In summary, there's three pillars that we've gone through and things that you should probably think about, which is this data, and we know that it's your competitive advantage. I've mentioned it a bunch of times, and it's really when you combine it with the LLMs, you're starting to get something that's far more useful than both of the parts individually. It's really, really important that you do this potentially sooner rather than later, because you're going to be creating this cycle where you're generating data for yourself, and you can use that whenever you see fit.

From the model perspective, we've got these open models, and you need to have something with a permissive license. You need to be very careful here, because not every model will let you use the outputs to do something like that cycle I just described. You want end-to-end control, or maybe your organization, and you want to be able to customize things as required. You don't want to relinquish control to a third party. You want to make sure that you're getting this data, because again, it is your competitive edge. From a governance and security perspective, we need to make sure that everything is behind authentication, and access controls are key here, and auto-logging.

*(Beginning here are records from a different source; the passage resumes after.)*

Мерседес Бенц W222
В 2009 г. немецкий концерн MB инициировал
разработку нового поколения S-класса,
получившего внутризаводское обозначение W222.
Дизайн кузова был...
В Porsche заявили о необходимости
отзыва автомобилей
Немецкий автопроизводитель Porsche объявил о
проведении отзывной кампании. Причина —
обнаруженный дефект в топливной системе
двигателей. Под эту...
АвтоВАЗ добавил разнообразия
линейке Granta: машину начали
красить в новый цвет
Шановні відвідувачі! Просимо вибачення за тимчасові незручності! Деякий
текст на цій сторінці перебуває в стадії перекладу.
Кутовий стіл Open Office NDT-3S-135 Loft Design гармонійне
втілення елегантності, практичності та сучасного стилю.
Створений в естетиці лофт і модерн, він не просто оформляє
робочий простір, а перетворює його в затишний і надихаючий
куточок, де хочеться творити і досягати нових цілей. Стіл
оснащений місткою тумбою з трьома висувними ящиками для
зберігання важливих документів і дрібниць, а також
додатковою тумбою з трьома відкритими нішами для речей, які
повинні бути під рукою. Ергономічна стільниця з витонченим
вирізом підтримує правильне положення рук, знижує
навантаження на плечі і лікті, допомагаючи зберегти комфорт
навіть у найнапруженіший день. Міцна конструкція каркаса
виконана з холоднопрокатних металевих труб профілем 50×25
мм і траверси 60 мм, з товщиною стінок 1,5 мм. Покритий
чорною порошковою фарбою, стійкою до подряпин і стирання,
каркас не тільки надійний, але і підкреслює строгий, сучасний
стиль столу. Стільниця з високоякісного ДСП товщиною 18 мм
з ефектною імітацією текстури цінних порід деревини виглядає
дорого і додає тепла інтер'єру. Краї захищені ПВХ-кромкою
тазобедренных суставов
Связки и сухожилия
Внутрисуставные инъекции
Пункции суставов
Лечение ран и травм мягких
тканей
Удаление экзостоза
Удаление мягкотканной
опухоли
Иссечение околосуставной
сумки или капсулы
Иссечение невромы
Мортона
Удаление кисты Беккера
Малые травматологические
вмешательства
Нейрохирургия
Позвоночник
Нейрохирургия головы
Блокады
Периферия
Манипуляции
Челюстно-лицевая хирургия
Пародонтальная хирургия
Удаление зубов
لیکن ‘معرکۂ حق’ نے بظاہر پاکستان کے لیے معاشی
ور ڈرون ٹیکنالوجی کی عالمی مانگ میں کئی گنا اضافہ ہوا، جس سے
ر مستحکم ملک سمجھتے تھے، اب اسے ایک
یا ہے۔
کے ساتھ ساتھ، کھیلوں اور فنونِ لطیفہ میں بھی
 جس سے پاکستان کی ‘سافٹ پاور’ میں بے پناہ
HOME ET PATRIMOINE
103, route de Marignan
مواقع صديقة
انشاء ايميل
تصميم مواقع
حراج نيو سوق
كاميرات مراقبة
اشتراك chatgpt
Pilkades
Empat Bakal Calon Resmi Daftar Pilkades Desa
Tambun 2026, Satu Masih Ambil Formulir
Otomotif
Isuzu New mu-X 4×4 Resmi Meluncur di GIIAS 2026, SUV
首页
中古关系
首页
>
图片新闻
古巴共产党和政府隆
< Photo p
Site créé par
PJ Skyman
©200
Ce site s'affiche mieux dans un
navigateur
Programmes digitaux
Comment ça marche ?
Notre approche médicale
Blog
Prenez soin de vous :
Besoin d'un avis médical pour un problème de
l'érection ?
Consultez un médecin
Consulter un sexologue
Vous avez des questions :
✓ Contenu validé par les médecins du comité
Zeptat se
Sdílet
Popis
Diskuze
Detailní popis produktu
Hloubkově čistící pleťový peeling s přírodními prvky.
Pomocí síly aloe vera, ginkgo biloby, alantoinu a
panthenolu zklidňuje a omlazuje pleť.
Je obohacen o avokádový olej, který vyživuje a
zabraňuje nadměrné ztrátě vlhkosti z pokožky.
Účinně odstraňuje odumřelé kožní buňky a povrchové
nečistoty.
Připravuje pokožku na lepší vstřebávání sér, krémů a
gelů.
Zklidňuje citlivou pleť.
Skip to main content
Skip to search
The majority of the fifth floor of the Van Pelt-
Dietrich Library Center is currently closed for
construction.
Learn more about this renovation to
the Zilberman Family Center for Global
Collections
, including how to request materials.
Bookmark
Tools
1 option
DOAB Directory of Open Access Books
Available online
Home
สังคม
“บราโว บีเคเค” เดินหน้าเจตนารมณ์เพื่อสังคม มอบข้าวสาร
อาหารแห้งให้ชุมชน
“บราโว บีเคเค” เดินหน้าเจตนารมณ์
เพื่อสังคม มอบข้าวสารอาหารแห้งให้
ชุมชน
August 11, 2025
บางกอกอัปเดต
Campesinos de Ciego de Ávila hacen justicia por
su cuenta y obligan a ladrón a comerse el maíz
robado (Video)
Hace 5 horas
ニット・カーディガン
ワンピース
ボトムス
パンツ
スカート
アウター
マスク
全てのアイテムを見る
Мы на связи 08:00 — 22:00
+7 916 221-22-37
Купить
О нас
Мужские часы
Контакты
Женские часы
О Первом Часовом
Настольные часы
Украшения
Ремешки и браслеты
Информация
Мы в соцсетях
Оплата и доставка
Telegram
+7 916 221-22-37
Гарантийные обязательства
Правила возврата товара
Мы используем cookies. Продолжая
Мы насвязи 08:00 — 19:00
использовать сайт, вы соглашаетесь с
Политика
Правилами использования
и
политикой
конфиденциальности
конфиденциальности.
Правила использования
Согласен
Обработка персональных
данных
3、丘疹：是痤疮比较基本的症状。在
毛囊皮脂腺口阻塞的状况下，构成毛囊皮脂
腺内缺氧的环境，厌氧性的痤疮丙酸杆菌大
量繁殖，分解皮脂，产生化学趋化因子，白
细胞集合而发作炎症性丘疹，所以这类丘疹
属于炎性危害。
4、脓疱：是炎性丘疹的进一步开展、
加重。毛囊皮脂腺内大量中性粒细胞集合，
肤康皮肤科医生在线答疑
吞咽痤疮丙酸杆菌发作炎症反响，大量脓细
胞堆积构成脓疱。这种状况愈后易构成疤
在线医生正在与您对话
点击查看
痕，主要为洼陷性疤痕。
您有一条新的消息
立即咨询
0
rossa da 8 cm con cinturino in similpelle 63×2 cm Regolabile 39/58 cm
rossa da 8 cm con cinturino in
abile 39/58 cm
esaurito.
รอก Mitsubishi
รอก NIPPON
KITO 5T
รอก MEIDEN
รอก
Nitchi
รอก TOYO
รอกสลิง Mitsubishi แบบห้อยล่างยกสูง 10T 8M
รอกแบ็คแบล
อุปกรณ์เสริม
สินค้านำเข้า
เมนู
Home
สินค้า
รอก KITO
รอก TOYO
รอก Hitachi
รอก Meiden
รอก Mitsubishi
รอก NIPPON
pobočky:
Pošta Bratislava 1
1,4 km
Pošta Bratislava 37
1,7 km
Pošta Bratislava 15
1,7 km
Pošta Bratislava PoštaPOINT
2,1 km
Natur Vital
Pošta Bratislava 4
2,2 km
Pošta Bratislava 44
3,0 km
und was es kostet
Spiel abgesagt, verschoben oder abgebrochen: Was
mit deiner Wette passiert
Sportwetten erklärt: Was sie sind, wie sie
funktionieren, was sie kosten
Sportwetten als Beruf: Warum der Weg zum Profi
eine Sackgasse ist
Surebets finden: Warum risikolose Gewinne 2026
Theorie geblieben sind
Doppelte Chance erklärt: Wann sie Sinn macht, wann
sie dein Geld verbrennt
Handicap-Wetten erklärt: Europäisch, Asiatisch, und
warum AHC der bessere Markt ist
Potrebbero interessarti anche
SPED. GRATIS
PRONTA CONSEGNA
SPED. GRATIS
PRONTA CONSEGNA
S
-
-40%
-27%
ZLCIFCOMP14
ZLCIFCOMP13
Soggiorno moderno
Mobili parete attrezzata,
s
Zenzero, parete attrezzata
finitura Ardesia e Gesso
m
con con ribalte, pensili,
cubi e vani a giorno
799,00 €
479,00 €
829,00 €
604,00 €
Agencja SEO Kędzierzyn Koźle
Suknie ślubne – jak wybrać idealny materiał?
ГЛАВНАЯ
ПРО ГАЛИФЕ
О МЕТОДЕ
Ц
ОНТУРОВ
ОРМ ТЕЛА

That's it from my side. Thank you. There's a QR code for some of the slides, and you'll find code for doing this in Databricks, and some of the examples from the Posit Connect side at some of those links. If you have any questions, you can either email me at that address, or come and find me for a chat.

Q&A

Thank you, Zach. Do we have any questions coming from the crowd? Just give it a minute. I don't see anything right now, but I'll just give you all a minute just to ask anything.

I guess one thing while we wait, I showed you how to do it in Databricks. I talked about how to do it in Databricks, but it'll work with a lot of other tooling as well. I guess it's just mainly the thought process about how you go about it.

With this one-stop solution, how can the end user get insights on the specifications of the Databricks black box? Not sure what you mean by the black box, but maybe we can have a chat about it.

I can understand how connecting Databricks allow authentication and specific user access, but how can we get our organization on board with using an open source permissive model? What are some examples of these open source models? Yeah. So one of the best models that hits all the checkboxes in my mind at the moment would be obviously LLAMA 3.1 specifically. They changed the license slightly between 3 and 3.1. It's got kind of the most broad capabilities for you to do something with it as a model, but you can actually use the outputs to train something else yourself. Whereas if you're using like chat GPT and you will read the licensing, there's a gray area where it says like, hey, you can't use something that would compete with us, although you own the outputs and all these other various things. So you really will need to go and read the license. The good thing is, is with RAG, the model doesn't need to be the absolute best. Just needs to be pretty good. LLAMA 3.1 is pretty good.

Can the data set stay in the local file system or must it go to Databricks? You can use whatever you want. You can do this without Databricks entirely. So if you wanted to use your own vector search locally and you had something like InductDB as a vector extension, many other databases have it now. You can use that. There's no requirements for this to be in Databricks at all. It's more about, again, you can do RAG anywhere. You can do it locally. It's just the example I showed was specific to Databricks from an enterprise perspective.

I think we have time for one more question. What's your experience with setting sources with RAG? So you'll need to use a little bit of lang chain magic, I think, to make those come up. I didn't do it for my demo, but we have examples somewhere. So if you have a particular need for that, I can probably dig it up. Well, give it up to Zach, Zach at Databricks.